• 812
    yine oyun kimliğimizden ve anlayışımızdan ödün vermeden, içeride nasıl oynadıysak deplasmanda da öyle oynadığımız, sahada varlığımızı rakibe hissettirdiğimiz ve oyunumuzu kabul ettirdiğimiz bir 90 dakika oldu. maç öncesi belki milyonlarca taraftar "3-4 tane yeriz abi yeaa" derken maçın belli bir bölümünde gerçekten de kazanabileceğimize inandık. hem okan hoca hem takım, bizi ve milyonları buna inandırabildi. şu bile bence, büyük bir kazanım.

    oynadığımız 2 bayern maçından** daha farklı mağlubiyetler ve heves kırıcı, özgüven kırıcı skorlarla ayrılabilirdik ve bana göre bayern maçlarının en büyük tehlikesi de buydu. lakin biz tam tersi, bu maçlardan özgüven kazanarak, kendimize inanarak ayrılmayı başardık, 0 puan almış olsak bile.

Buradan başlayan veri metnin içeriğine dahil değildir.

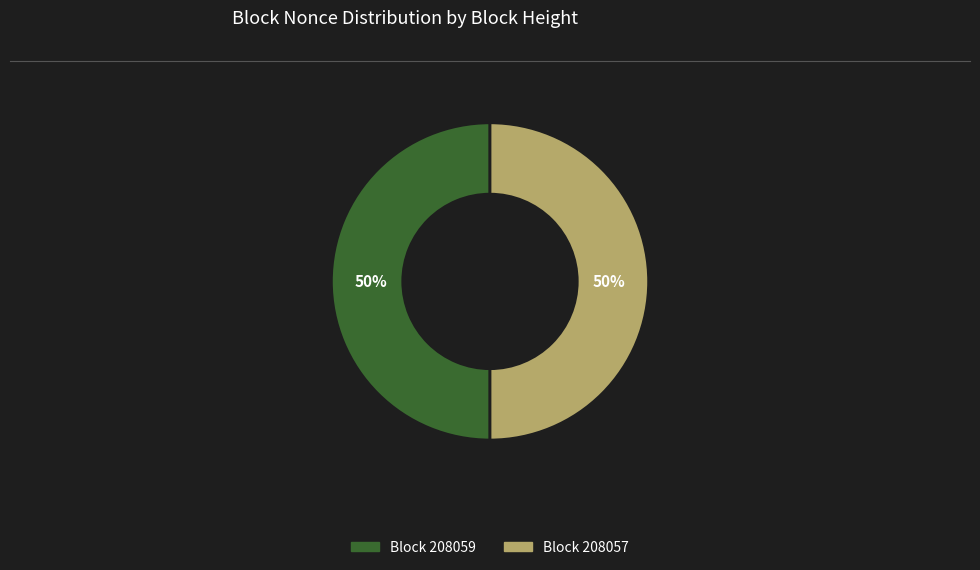

To the nearest percent, what is the average slice percentage?

50%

    çünkü belki 180 dakika savunma yapsak da bu maçları 0 puanla bitirecektik fakat biz oynayarak, rakibi boğarak, kendi oyunumuzu rakibe kabul ettirerek bu maçları geçirdik ve sonucunda da hem rakibin saygısını kazandık, hem övgüler aldık, hem gurur duyduk hem de takımın bayern'e karşı neler yapabileceklerini görmüş olmalarından ötürü özgüveni yükseldi.

    o yüzden gururluyum.
    elbette torreira'nın golünde ofsayt olmasa ve 1-0 öne geçsek veya harry kane'nin golünde 218 kere izlenen var'dan ofsayt kararı çıksa ve son dakikalara 0-0 girsek neler olurdu görmek ve yaşamak isterdim lakin bayern'e karşı gücümüz ve nefesimiz buraya kadarmış.

    ben inanıyorum ki takım bu gruptan alnı ak, başı dik bir şekilde çıkacak.
    ne manu ne de kopenhag, bizi durdurabilecek takımlar olduğunu düşünmüyorum.